Мы живем рядом

22
18
20
22
24
26
28
30

— Как же он тебе понравился? — спросил Фазлур.

— Ты знаешь, я его не могла понять. Скажу только, что люди, любящие природу, не такие. В его словах есть неискренность. Может быть, он хотел прикрыть истинные чувства показными фразами, чтобы не показаться смешным. Европейцы и американцы боятся больше всего быть смешными. Этот американец собирается в твои края, на север.

— Их много бродит в тех краях, и разных, очень разных. Я бы не хотел иметь с ними дела. С тех пор как возникла кашмирская проблема, они слетелись, как мухи на мед. А я тоже путешествовал, но иначе, чем все эти прославленные туристы.

— Где же ты был? — спросила Нигяр. — Так далеко, что не мог дать о себе знать и прислать хоть самую малую весточку?

— Ты знаешь, не мог. Я вел жизнь странствующего дервиша. Мы начинали свой путь с рассвета и ложились спать, когда наступала темнота. Конечно, мы сами выбирали маршрут. Природа перед нами не скрывала своих тайн. Когда первые птицы расправляли свои перья и мы видели, как проступают в утреннем тумане ветви старых тамариндов, мы уже были в пути. Мы шли по горным тропинкам, где кусты дикого шиповника спускались в обрывы, откуда доносился голос реки; мы шли по равнинам, где солнце жгло нас и пыль дорог стояла облаками, в которых исчезали машины, буйволы и люди. Мы были в деревнях и видели жизнь такую, какая она есть. Мы радовались деревьям и ручьям, небу и звездам, которые для нас вели свои хороводы на синих полянах. Мы не могли не печалиться при виде того, как живут люди. Милая Нигяр, мы спустились с гор, были у моря — и вот я в Лахоре. Видишь, мы немало прошли по нашей стране.
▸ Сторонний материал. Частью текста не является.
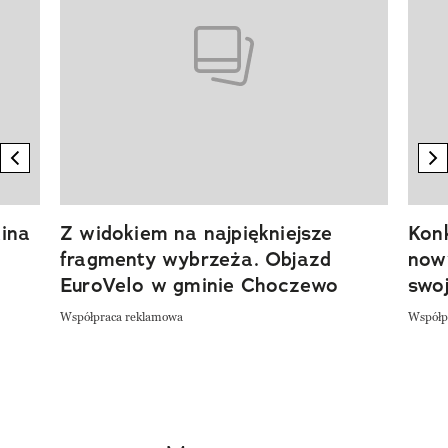
previous element
n
ina
Z widokiem na najpiękniejsze
Kon
fragmenty wybrzeża. Objazd
now
EuroVelo w gminie Choczewo
swoj
Współpraca reklamowa
Współp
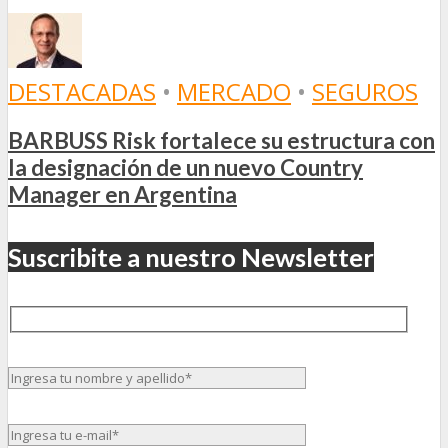
DESTACADAS
•
MERCADO
•
SEGUROS
BARBUSS Risk fortalece su estructura con
la designación de un nuevo Country
Manager en Argentina
Suscribite a nuestro Newsletter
Как прекрасна земля, как хорошо вечером услышать издали песню у пруда, где собирается молодежь! Как хороши голоса детей, которые далеко разносятся под сводами старых деревьев, стоящих, как патриархи, охраняя наши деревни! Как хороши наши большие города с их бесчисленными огнями, которые вечером похожи на опрокинутое небо! Но знаешь, мой друг Нигяр, эти большие города, полные огней и шума, как корабли, окружены тихим и темным океаном нищих полей.

Я много передумал за время своего странствия. Народ живет в другом веке, чем мы, интеллигенция. Там такой быт и нравы, что чем больше их наблюдаешь, тем яростнее ширится чувство негодования и возмущения. Люди существуют, но не живут. Представь себе человека, который никогда не бывает сыт; ему надо накормить большую семью, и он никогда не может ее накормить; он работает день и ночь круглый год и не имеет денег на новую одежду, не имеет жилья, которое он мог бы назвать своим домом. Он обогащает своих хозяев и ничего не получает, кроме жалкого пропитания, держащего его на краю голодной смерти. Если он умирает, его смерть, как смерть падающего с дерева листа, так же незаметна никому. Он знает все ремесла, — но все, что он делает, уходит в руки других; он выращивает рис и пшеницу — все это отбирается у него; он выращивает джут и хлопок — и на его трудах богатеют другие. Он делает все, чтобы жизнь была лучше, — но другие получают от этого все выгоды, а он умирает на голой земле, истощив свои силы. Это наш крестьянин. Глиняные мазанки, откуда смотрят глаза всех болезней; туберкулезные юноши, малярийные старики, дети, у которых глаза закрыты серым туманом трахомы; соломенные хижины, где хозяйствует горе; умирающие на улицах городов дети, нищие и беженцы, до сих пор не могущие понять, что с ними случилось и почему кровавая буря пронеслась над их головами!..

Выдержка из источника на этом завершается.